## Your objective
Lay out every line of the records below as a Markdown table with the columns Row and Line, numbering the rows and skipping blank lines. Keep the pictures out of the table.
━━━ Supplied records
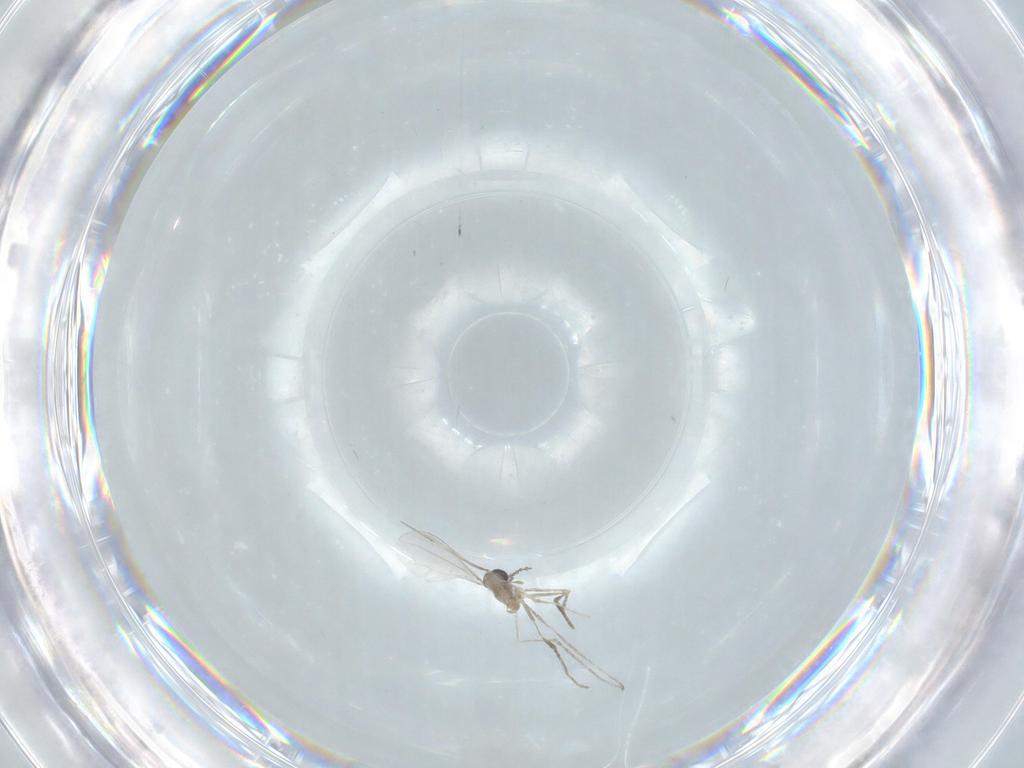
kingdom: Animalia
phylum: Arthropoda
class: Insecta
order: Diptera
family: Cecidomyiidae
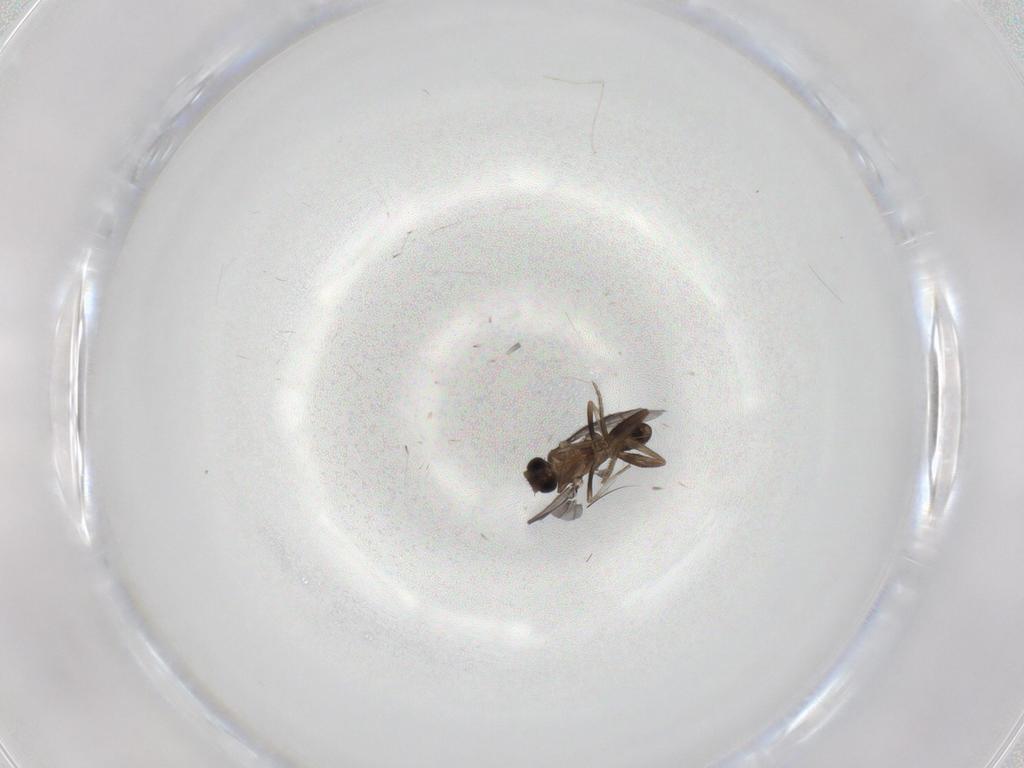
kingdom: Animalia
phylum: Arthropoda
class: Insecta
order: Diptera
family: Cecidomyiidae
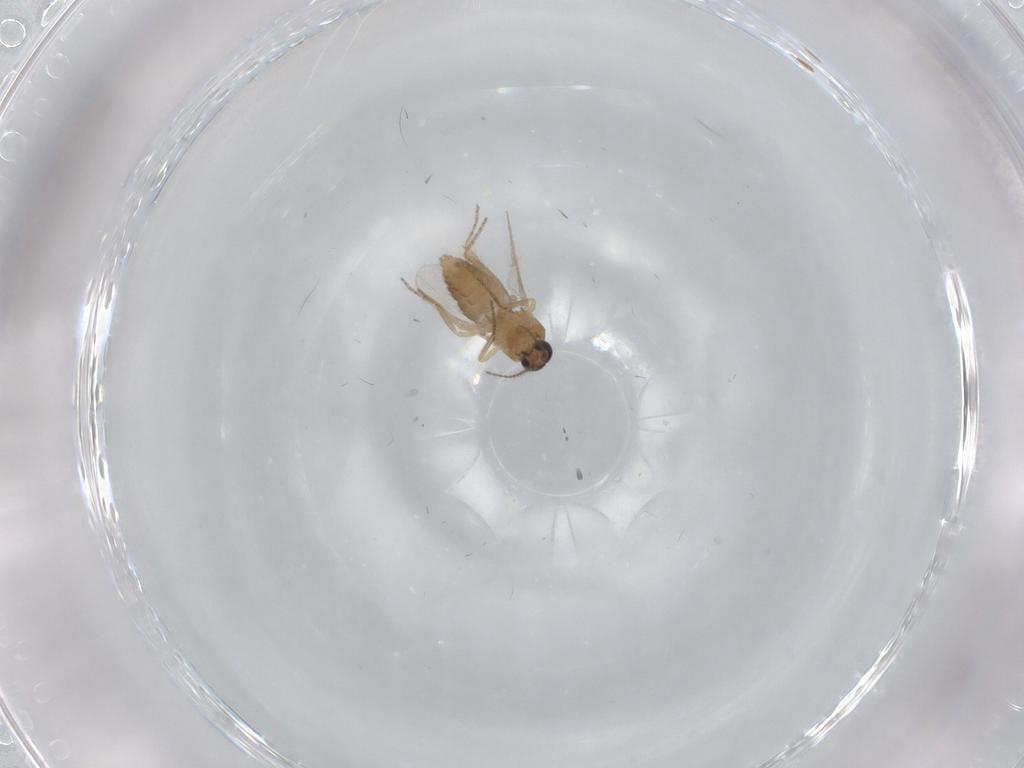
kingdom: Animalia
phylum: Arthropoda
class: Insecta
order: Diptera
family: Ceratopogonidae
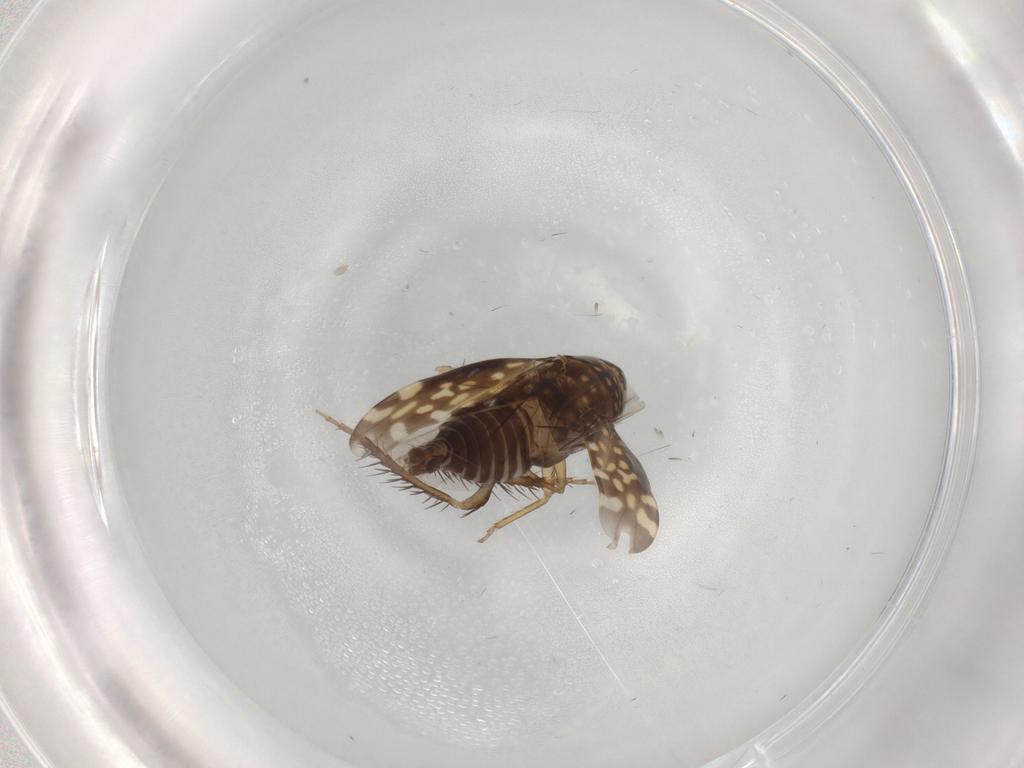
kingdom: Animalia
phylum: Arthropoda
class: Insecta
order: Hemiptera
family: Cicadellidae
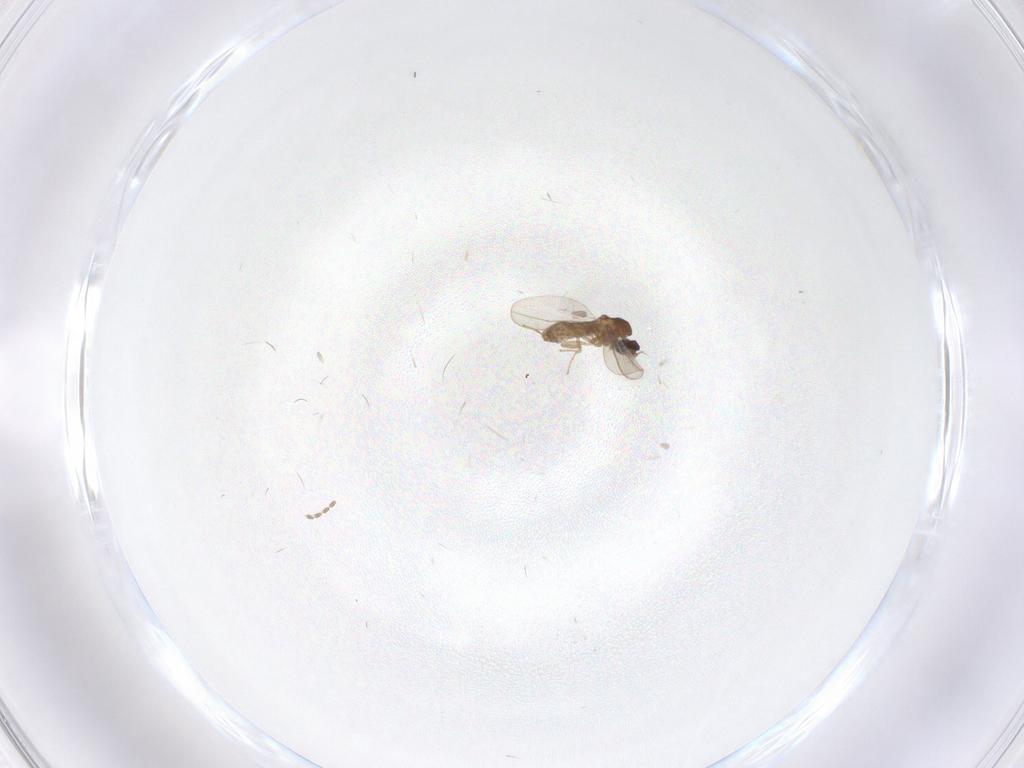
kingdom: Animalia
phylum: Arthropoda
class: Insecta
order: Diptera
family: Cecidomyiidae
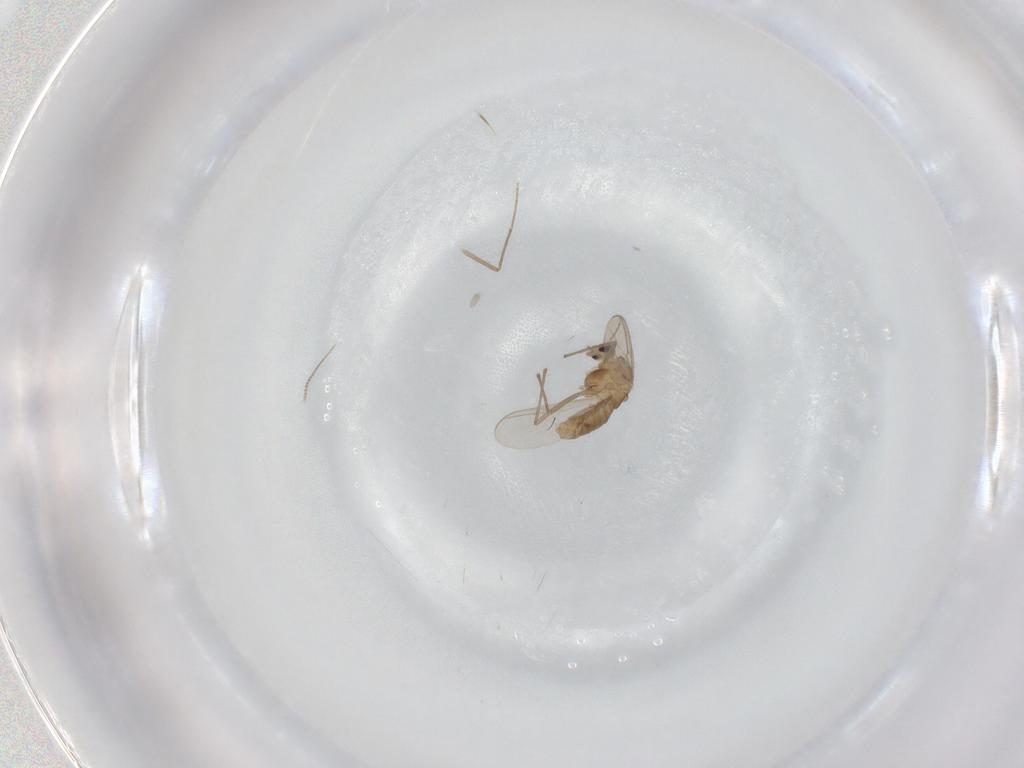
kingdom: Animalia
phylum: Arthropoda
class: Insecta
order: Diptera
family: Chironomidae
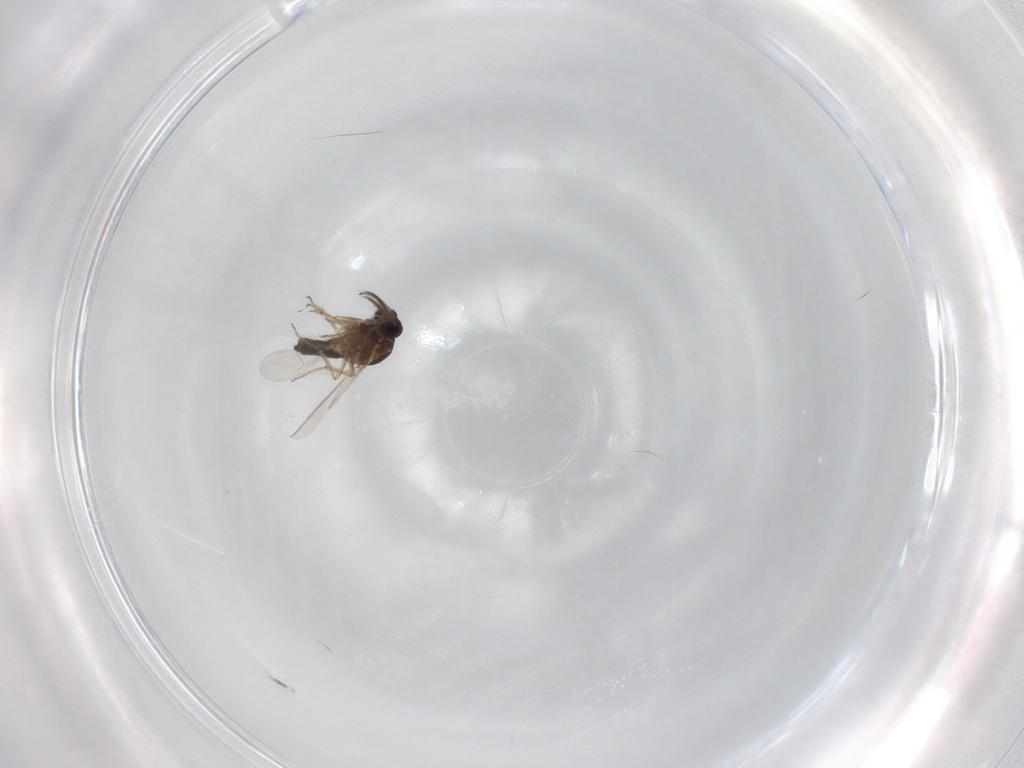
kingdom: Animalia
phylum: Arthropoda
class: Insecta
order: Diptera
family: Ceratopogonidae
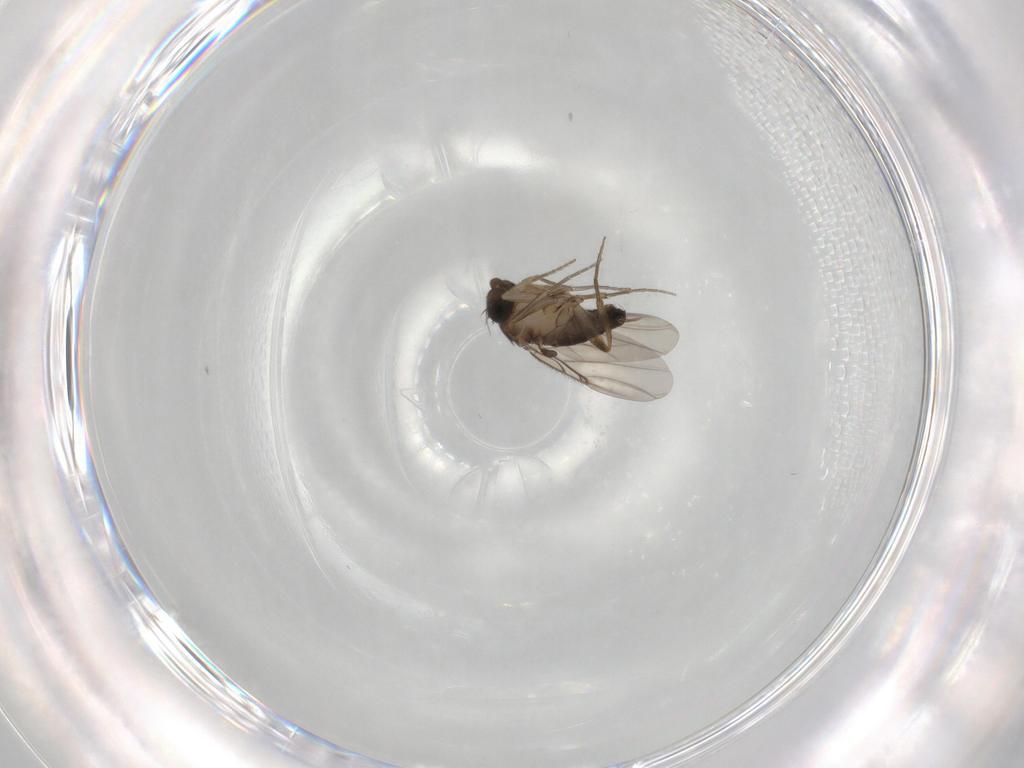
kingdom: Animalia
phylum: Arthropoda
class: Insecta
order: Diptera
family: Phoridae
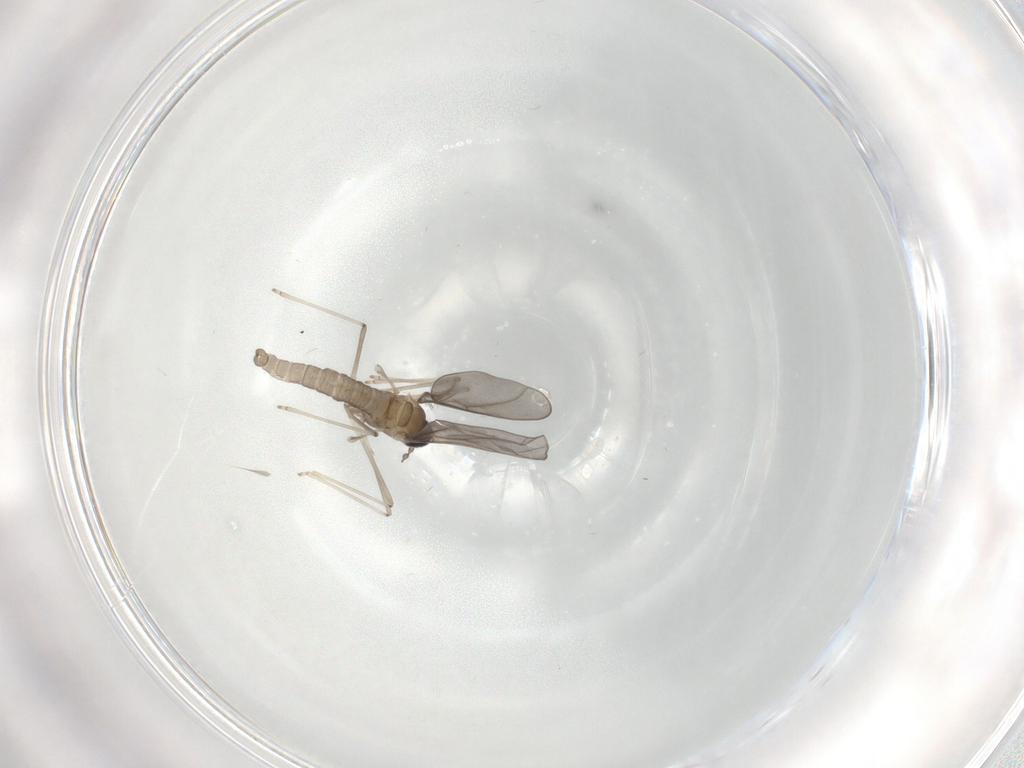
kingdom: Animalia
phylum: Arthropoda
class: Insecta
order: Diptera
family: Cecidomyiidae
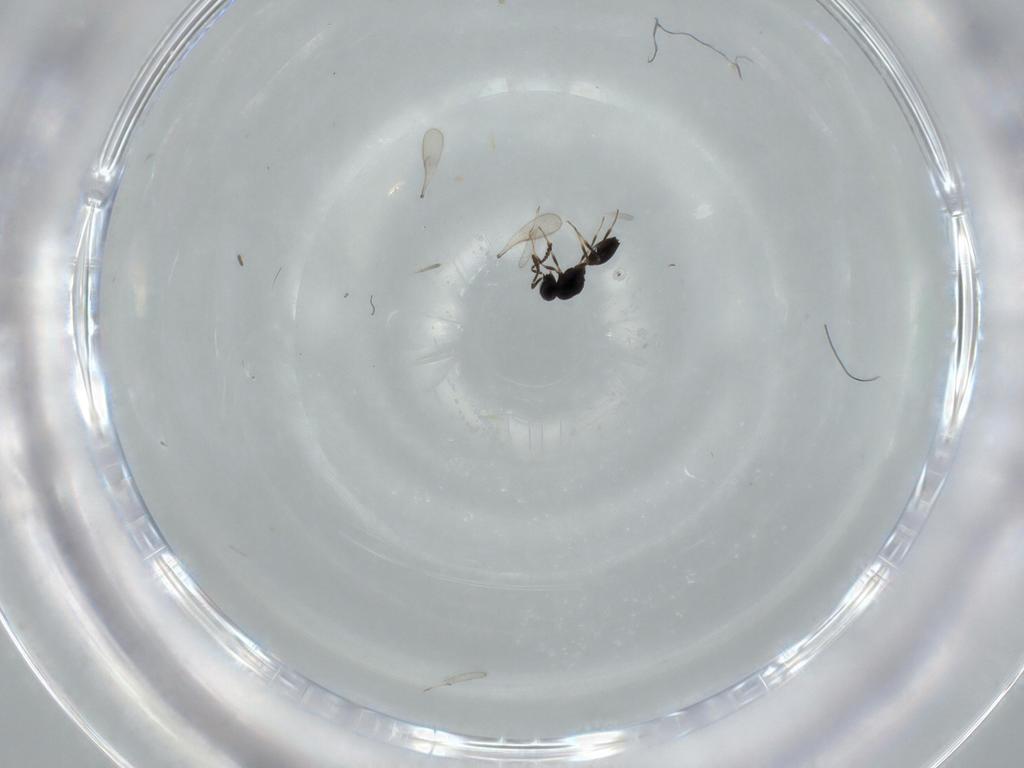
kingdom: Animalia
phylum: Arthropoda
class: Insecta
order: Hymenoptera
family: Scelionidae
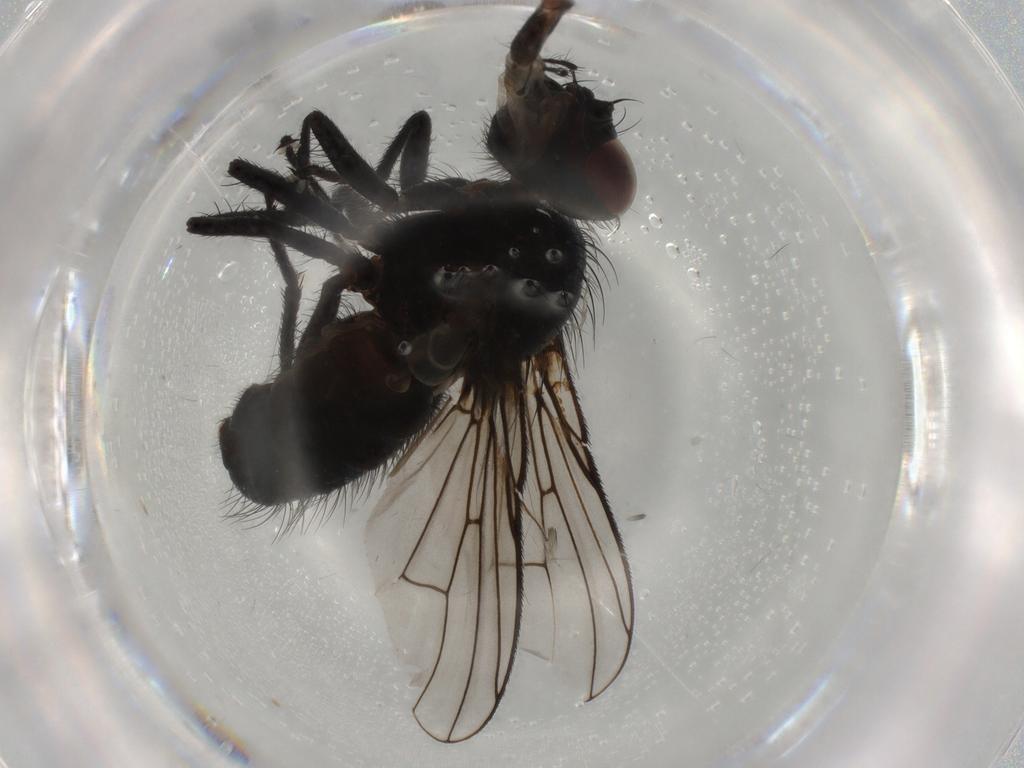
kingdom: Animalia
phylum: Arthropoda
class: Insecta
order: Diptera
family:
━━━━━━
## Expected answer
| Row | Line |
|---|---|
| 1 | kingdom: Animalia |
| 2 | phylum: Arthropoda |
| 3 | class: Insecta |
| 4 | order: Diptera |
| 5 | family: Cecidomyiidae |
| 6 | kingdom: Animalia |
| 7 | phylum: Arthropoda |
| 8 | class: Insecta |
| 9 | order: Diptera |
| 10 | family: Cecidomyiidae |
| 11 | kingdom: Animalia |
| 12 | phylum: Arthropoda |
| 13 | class: Insecta |
| 14 | order: Diptera |
| 15 | family: Ceratopogonidae |
| 16 | kingdom: Animalia |
| 17 | phylum: Arthropoda |
| 18 | class: Insecta |
| 19 | order: Hemiptera |
| 20 | family: Cicadellidae |
| 21 | kingdom: Animalia |
| 22 | phylum: Arthropoda |
| 23 | class: Insecta |
| 24 | order: Diptera |
| 25 | family: Cecidomyiidae |
| 26 | kingdom: Animalia |
| 27 | phylum: Arthropoda |
| 28 | class: Insecta |
| 29 | order: Diptera |
| 30 | family: Chironomidae |
| 31 | kingdom: Animalia |
| 32 | phylum: Arthropoda |
| 33 | class: Insecta |
| 34 | order: Diptera |
| 35 | family: Ceratopogonidae |
| 36 | kingdom: Animalia |
| 37 | phylum: Arthropoda |
| 38 | class: Insecta |
| 39 | order: Diptera |
| 40 | family: Phoridae |
| 41 | kingdom: Animalia |
| 42 | phylum: Arthropoda |
| 43 | class: Insecta |
| 44 | order: Diptera |
| 45 | family: Cecidomyiidae |
| 46 | kingdom: Animalia |
| 47 | phylum: Arthropoda |
| 48 | class: Insecta |
| 49 | order: Hymenoptera |
| 50 | family: Scelionidae |
| 51 | kingdom: Animalia |
| 52 | phylum: Arthropoda |
| 53 | class: Insecta |
| 54 | order: Diptera |
| 55 | family: |